Reuben Zellman was the first transgender rabbinical student to be admitted to Hebrew Union College-Jewish Institute of Religion in New York City. He said the Jewish faith has no single opinion on anything because there are four major movements in the United States, each with its own opinion about transgender issues.

“I’m studying in the reform movement,” he said. “It has made a lot of progress on GLBT issues. The Reconstructionist movement has as well. The Orthodox movement is less comfortable with the transgender experience, generally speaking. There are as many opinions as there are Jews.”

He said he has been fortunate to have been part of supportive synagogues, but said there are plenty of places that are not as accepting of trans people. He also said there are a number of transgender Jews who still feel as though they have to choose between their faith and their gender identity.

“There are some Jews who think that being transgendered is in conflict with Jewish law or in conflict with Jewish values,” he said. “More and more people are standing up to say it is not true. That kind of bigotry is not the best of what Judaism is. The community can be enriched by transgender people, by people with a unique perspective on Judaism and the world.”

Even as a child, Zellman knew he wanted to be a rabbi, but his calling became even more certain when he began to identify as male.

He said Hebrew Union College and the reform movement as a whole accepted him with a spirit of openness and acceptance. He said there were some critics who felt he shouldn’t be a rabbi because he was transgender.

“Every human being is created in the image of God,” he said. “A great majority of the feedback has been supportive, from people who believe God’s creation takes many different forms, and that they are all valuable.”

Vatican bars trans people from marriage

On the issue of trans people in church life, Weill said there are signs of progress among some Catholic bishops, as some differ privately with papal authority on transgender and sexual orientation issues. Weil said she feels the Catholic Church, as a hierarchical institution, is not a welcoming place for trans people.

The Vatican issued a confidential document to the heads of religious orders in 2003, stating that gender reassignment surgery does not change the sex of a person. The document barred Catholics who underwent sex-change operations from getting married in the church or entering the priesthood or religious life. The document also gave religious superiors the authority to expel a priest, brother or sister from a religious order if they had already undergone the procedure.
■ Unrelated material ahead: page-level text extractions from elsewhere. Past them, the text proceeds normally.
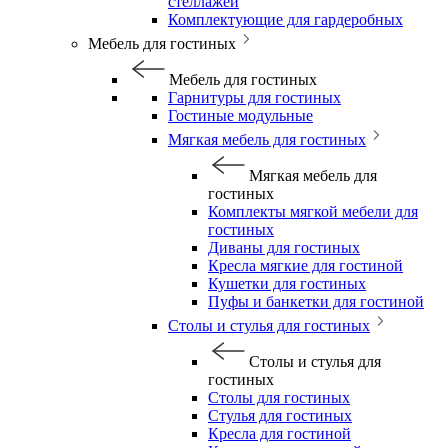
стеллажей
Комплектующие для гардеробных
Мебель для гостиных
Мебель для гостиных
Гарнитуры для гостиных
Гостиные модульные
Мягкая мебель для гостиных
Мягкая мебель для
гостиных
Комплекты мягкой мебели для
гостиных
Диваны для гостиных
Кресла мягкие для гостиной
Кушетки для гостиных
Пуфы и банкетки для гостиной
Столы и стулья для гостиных
Столы и стулья для
гостиных
Столы для гостиных
Стулья для гостиных
Кресла для гостиной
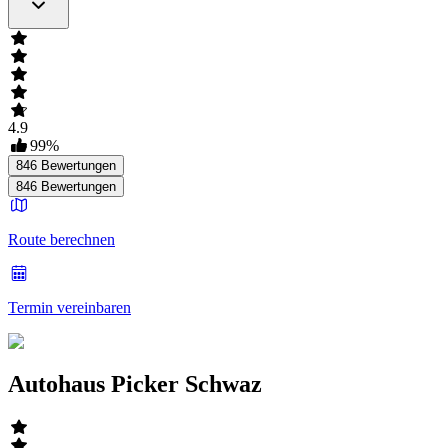
4.9
99
%
846
Bewertungen
846
Bewertungen
Route berechnen
Termin vereinbaren
Autohaus Picker Schwaz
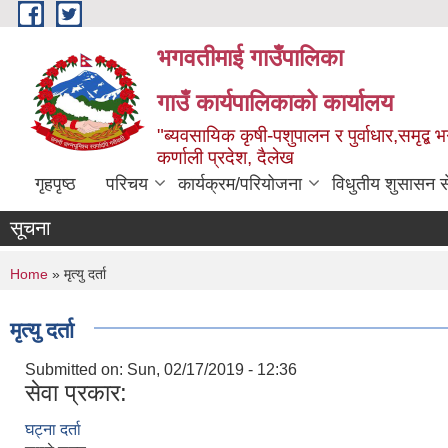
Skip to main content
भगवतीमाई गाउँपालिका
गाउँ कार्यपालिकाको कार्यालय
"ब्यवसायिक कृषी-पशुपालन र पुर्वाधार,समृद्
कर्णाली प्रदेश, दैलेख
गृहपृष्ठ
परिचय
कार्यक्रम/परियोजना
विधुतीय शुसासन स
सूचना
You are here
Home
» मृत्यु दर्ता
मृत्यु दर्ता
Submitted on:
Sun, 02/17/2019 - 12:36
सेवा प्रकार:
घट्ना दर्ता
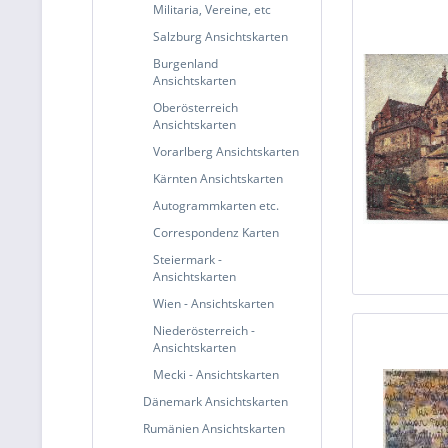
Militaria, Vereine, etc
Salzburg Ansichtskarten
Burgenland
Ansichtskarten
Oberösterreich
Ansichtskarten
Vorarlberg Ansichtskarten
Kärnten Ansichtskarten
Autogrammkarten etc.
Correspondenz Karten
Steiermark -
Ansichtskarten
Wien - Ansichtskarten
Niederösterreich -
Ansichtskarten
Mecki - Ansichtskarten
Dänemark Ansichtskarten
Rumänien Ansichtskarten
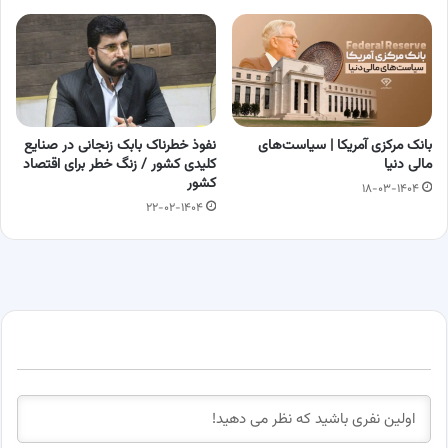
بانک مرکزی آمریکا | سیاست‌های
نفوذ خطرناک بابک زنجانی در صنایع
مالی دنیا
کلیدی کشور / زنگ خطر برای اقتصاد
کشور
۱۸-۰۳-۱۴۰۴
۲۲-۰۲-۱۴۰۴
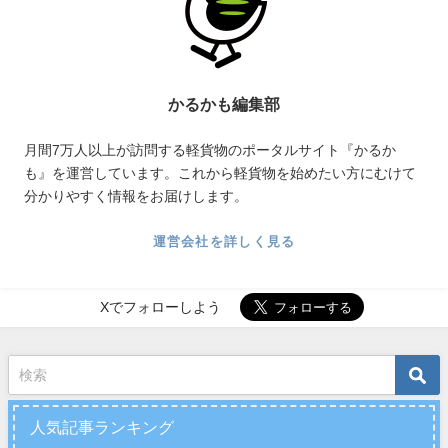
かるかも編集部
月間7万人以上が訪問する軽貨物のポータルサイト『かるか
も』を運営しています。これから軽貨物を始めたい方にむけて
分かりやすく情報をお届けします。
運営会社を詳しく見る
Xでフォローしよう
人気記事ランキング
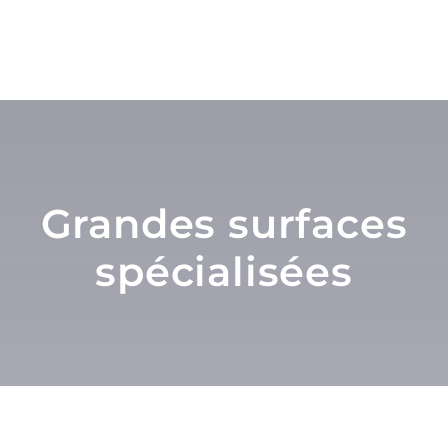
Grandes surfaces
spécialisées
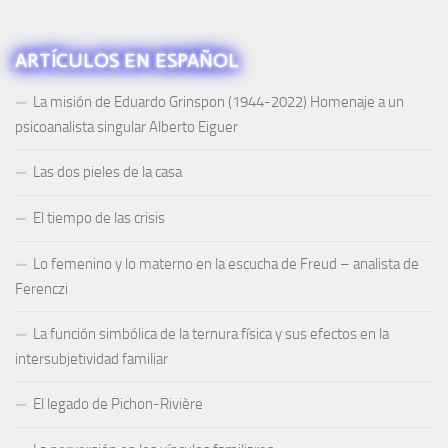
ARTÍCULOS EN ESPAÑOL
La misión de Eduardo Grinspon (1944-2022) Homenaje a un
psicoanalista singular Alberto Eiguer
Las dos pieles de la casa
El tiempo de las crisis
Lo femenino y lo materno en la escucha de Freud – analista de
Ferenczi
La función simbólica de la ternura física y sus efectos en la
intersubjetividad familiar
El legado de Pichon-Rivière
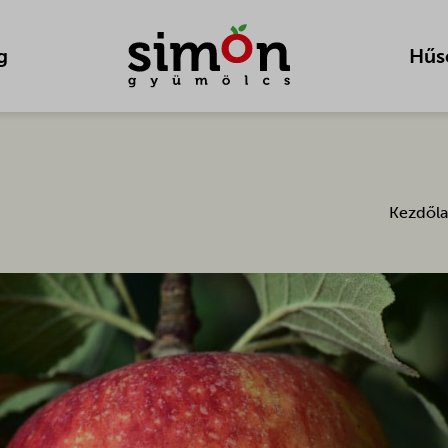
g
Hűs
Kezdől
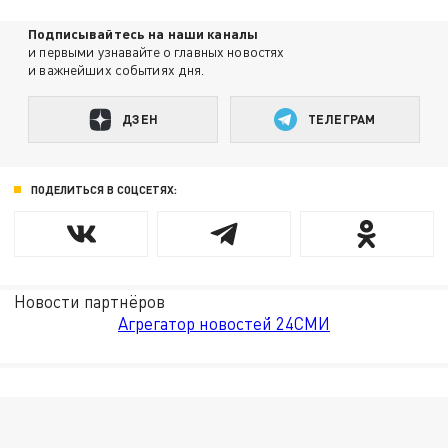
Подписывайтесь на наши каналы
и первыми узнавайте о главных новостях
и важнейших событиях дня.
ДЗЕН
ТЕЛЕГРАМ
ПОДЕЛИТЬСЯ В СОЦСЕТЯХ:
Новости партнёров
Агрегатор новостей 24СМИ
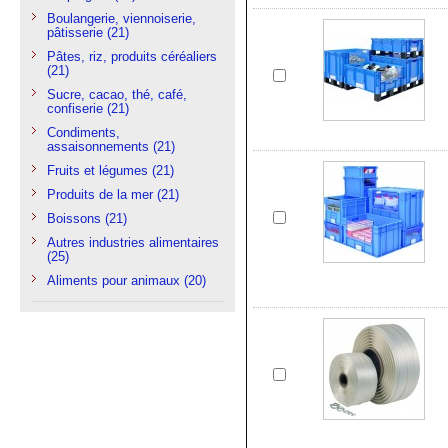
Boulangerie, viennoiserie,
pâtisserie
(21)
Pâtes, riz, produits céréaliers
(21)
Sucre, cacao, thé, café,
confiserie
(21)
Condiments,
assaisonnements
(21)
Fruits et légumes
(21)
Produits de la mer
(21)
Boissons
(21)
Autres industries alimentaires
(25)
Aliments pour animaux
(20)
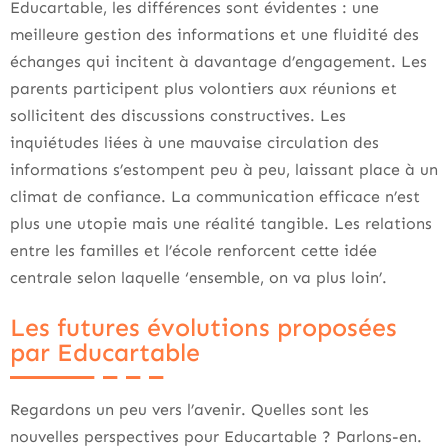
Educartable, les différences sont évidentes : une
meilleure gestion des informations et une fluidité des
échanges qui incitent à davantage d’engagement. Les
parents participent plus volontiers aux réunions et
sollicitent des discussions constructives. Les
inquiétudes liées à une mauvaise circulation des
informations s’estompent peu à peu, laissant place à un
climat de confiance. La communication efficace n’est
plus une utopie mais une réalité tangible. Les relations
entre les familles et l’école renforcent cette idée
centrale selon laquelle ‘ensemble, on va plus loin’.
Les futures évolutions proposées
par Educartable
Regardons un peu vers l’avenir. Quelles sont les
nouvelles perspectives pour Educartable ? Parlons-en.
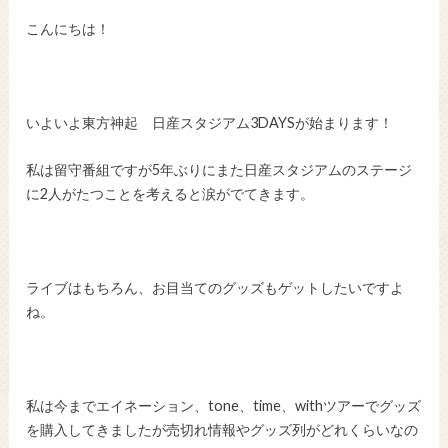
こんにちは！
いよいよ東方神起 日産スタジアム3DAYSが始まります！
私は留守番組ですが5年ぶりにまた日産スタジアムのステージ
に2人がたつことを考えると涙がでてきます。
ライブはもちろん、お目当てのグッズもゲットしたいですよ
ね。
私は今までエイネーション、tone、time、withツアーでグッズ
を購入してきましたが売切れ情報やグッズ列がどれくらいなの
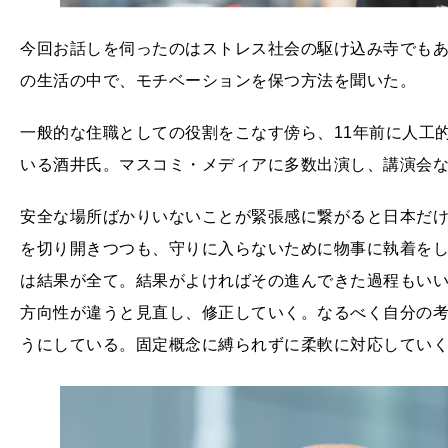
今回お話しを伺ったのはストレス社会の駆け込み寺でもあ
の生活の中で、モチベーションを保つ方法を聞いた。
一般的な住職としての役割をこなす傍ら、11年前に人工
いる酒井氏。マスコミ・メディアに多数出演し、講演会
安全な場所ばかりいないことが緊張感に繋がると日本だ
を切り開きつつも、守りに入らないために物事に執着を
は結果が全て。結果がよければその進んできた過程もい
方向性が違うと見直し、修正していく。なるべく自分の
うにしている。固定概念に縛られずに柔軟に対応してい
Dignity USA issued a statement three years ago after the gender reassignment document was made public, in which it took the Vatican’s doctrinal congregation to task for “trivializing the life-long struggles of our transgender and inter-sexed sisters and brothers in Christ.”
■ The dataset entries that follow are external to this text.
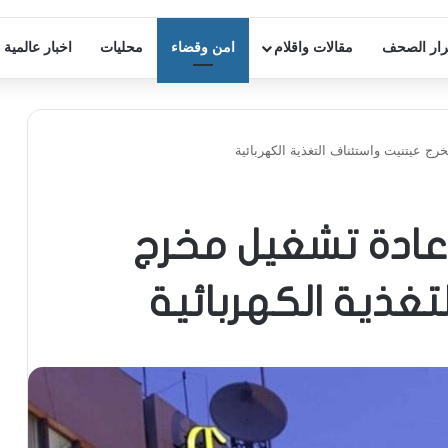
ار الصحف
مقالات واقلام
امن وقضاء
محليات
اخبار عالمية
ج عيتنيت واستئناف التغذية الكهربائية
إعادة تشغيل مخرج
تغذية الكهربائية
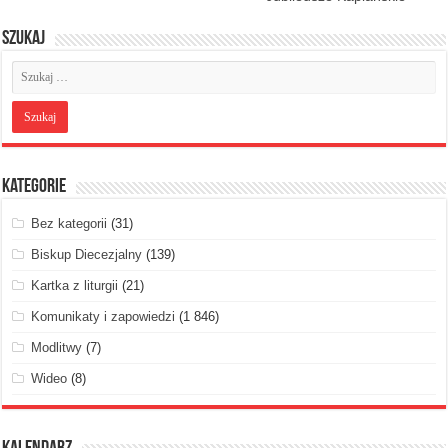
Szukaj
Kategorie
Bez kategorii
(31)
Biskup Diecezjalny
(139)
Kartka z liturgii
(21)
Komunikaty i zapowiedzi
(1 846)
Modlitwy
(7)
Wideo
(8)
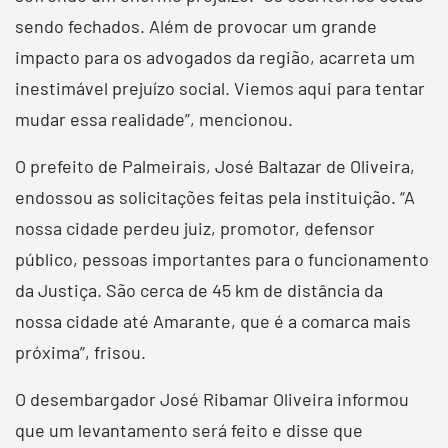
sendo fechados. Além de provocar um grande
impacto para os advogados da região, acarreta um
inestimável prejuízo social. Viemos aqui para tentar
mudar essa realidade”, mencionou.
O prefeito de Palmeirais, José Baltazar de Oliveira,
endossou as solicitações feitas pela instituição. “A
nossa cidade perdeu juiz, promotor, defensor
público, pessoas importantes para o funcionamento
da Justiça. São cerca de 45 km de distância da
nossa cidade até Amarante, que é a comarca mais
próxima”, frisou.
O desembargador José Ribamar Oliveira informou
que um levantamento será feito e disse que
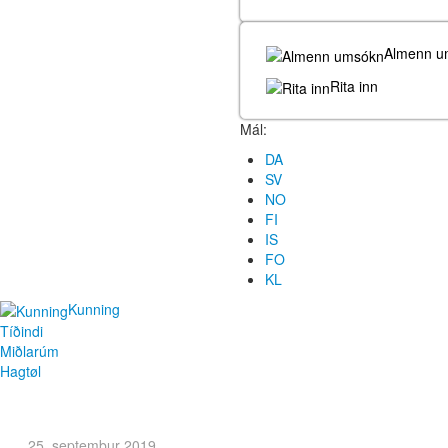
Almenn u
Rita inn
Mál:
DA
SV
NO
FI
IS
FO
KL
Kunning
Tíðindi
Miðlarúm
Hagtøl
25. septembur 2019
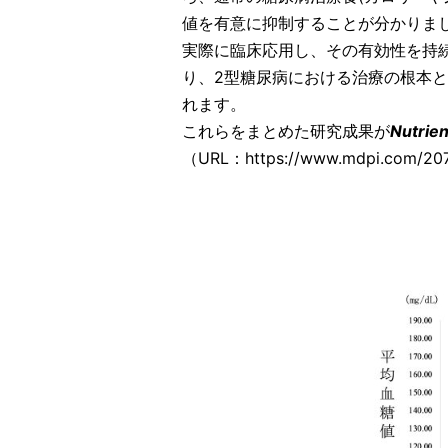
値を有意に抑制することが分かりまし
実際に臨床応用し、その有効性を持
り、2型糖尿病における治療の根本
れます。
これらをまとめた研究成果が
Nutrien
（URL：https://www.mdpi.com/20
Marianne Duddy, then executive director of Dignity USA, wrote that transgendered individuals have been a part of the Catholic Church faith communities for decades and that their spiritual, emotional and physical challenges are enormous - and humbling.
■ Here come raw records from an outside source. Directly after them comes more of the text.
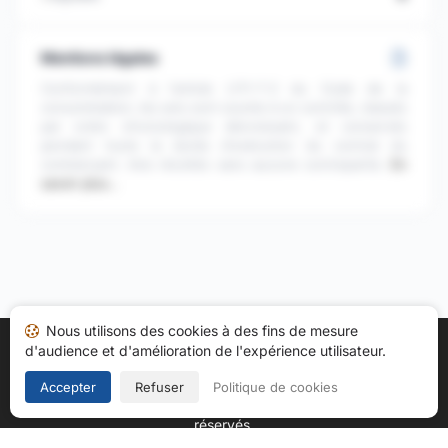
Mentions légales
Conformément à l'article L111-7-2 du Code de la
consommation, les avis sont soumis à un contrôle, classés
par ordre chronologique décroissant, et conservés
pendant toute la durée d'exécution du contrat du
commerçant. Avis récoltés sans aucune contrepartie.
En
savoir plus…
Nous utilisons des cookies à des fins de mesure
d'audience et d'amélioration de l'expérience utilisateur.
Accueil
Mes avis
Catégories
CGU
Cookies
Politique de confidentialité
Mentions légales
Accepter
Refuser
Politique de cookies
Copyright © 2026
Société des Avis Garantis
. Tous droits
réservés.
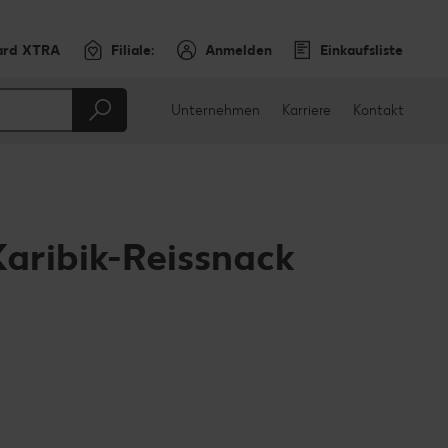
ard XTRA
Filiale:
Anmelden
Einkaufsliste
Unternehmen
Karriere
Kontakt
Karibik-Reissnack
en
teilen
sApp teilen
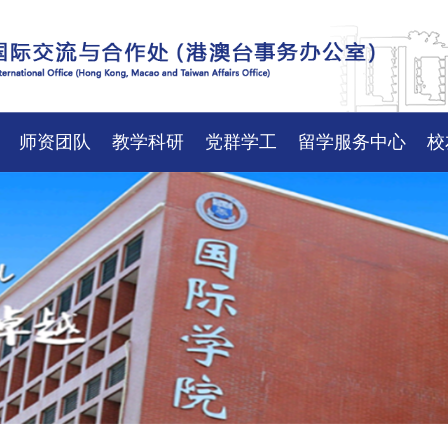
师资团队
教学科研
党群学工
留学服务中心
校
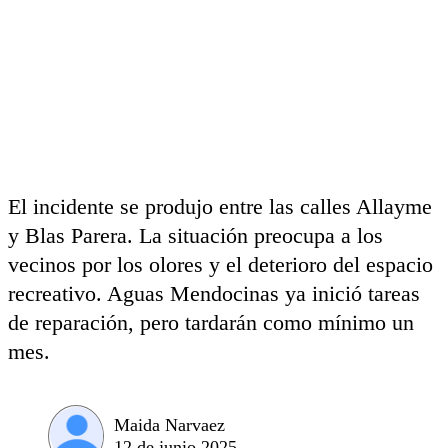
El incidente se produjo entre las calles Allayme
y Blas Parera. La situación preocupa a los
vecinos por los olores y el deterioro del espacio
recreativo. Aguas Mendocinas ya inició tareas
de reparación, pero tardarán como mínimo un
mes.
Maida Narvaez
12 de junio 2025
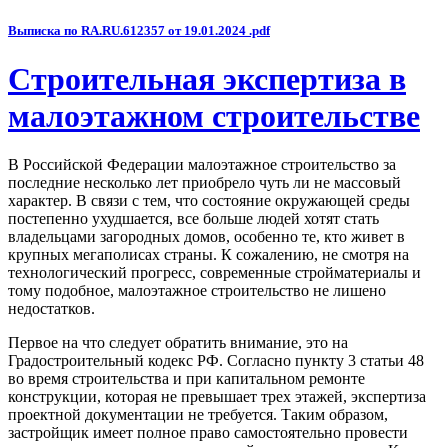
Выписка по RA.RU.612357 от 19.01.2024 .pdf
Строительная экспертиза в
малоэтажном строительстве
В Российской Федерации малоэтажное строительство за
последние несколько лет приобрело чуть ли не массовый
характер. В связи с тем, что состояние окружающей среды
постепенно ухудшается, все больше людей хотят стать
владельцами загородных домов, особенно те, кто живет в
крупных мегаполисах страны. К сожалению, не смотря на
технологический прогресс, современные стройматериалы и
тому подобное, малоэтажное строительство не лишено
недостатков.
Первое на что следует обратить внимание, это на
Градостроительный кодекс РФ. Согласно пункту 3 статьи 48
во время строительства и при капитальном ремонте
конструкции, которая не превышает трех этажей, экспертиза
проектной документации не требуется. Таким образом,
застройщик имеет полное право самостоятельно провести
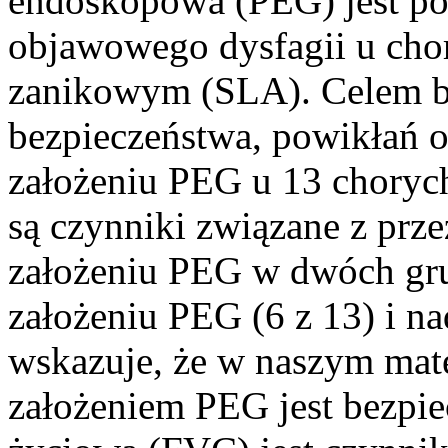
endoskopowa (PEG) jest po
objawowego dysfagii u cho
zanikowym (SLA). Celem b
bezpieczeństwa, powikłań o
założeniu PEG u 13 choryc
są czynniki związane z prz
założeniu PEG w dwóch gru
założeniu PEG (6 z 13) i na
wskazuje, że w naszym mate
założeniem PEG jest bezpie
“There are profound truths about humanity and about God to be learned from their experience,” she wrote. “Transgender people need pastoral attention that is respectful and open, not judgmental and dismissive. The Vatican statement fails to take into account current medical, physiological, psychological and sociological findings.”

Despite the official church position on trans issues, Weil said there are individual church parishes in various areas around the United States and abroad that are more accepting, if not openly embracing of those who are transgender, gay, lesbian and bisexual. Some parishes fly below the radar of local church authority, meeting as house churches or small faith communities.

Dignity chapters are located around the country where gay, lesbian, bisexual and transgendered Catholics are welcomed for mass. The group is not sanctioned by Rome or local Catholic bishops and masses are held in Episcopal churches and in other houses of worship.

“For me as well as others in the LGBT community, we stay because our faith is rooted in the Catholic liturgy and faith traditions,” Weill said. “It is not rooted in the ignorance of statements that come from the Vatican. It’s in what the Catholic Church teaches about loving one another and serving others.”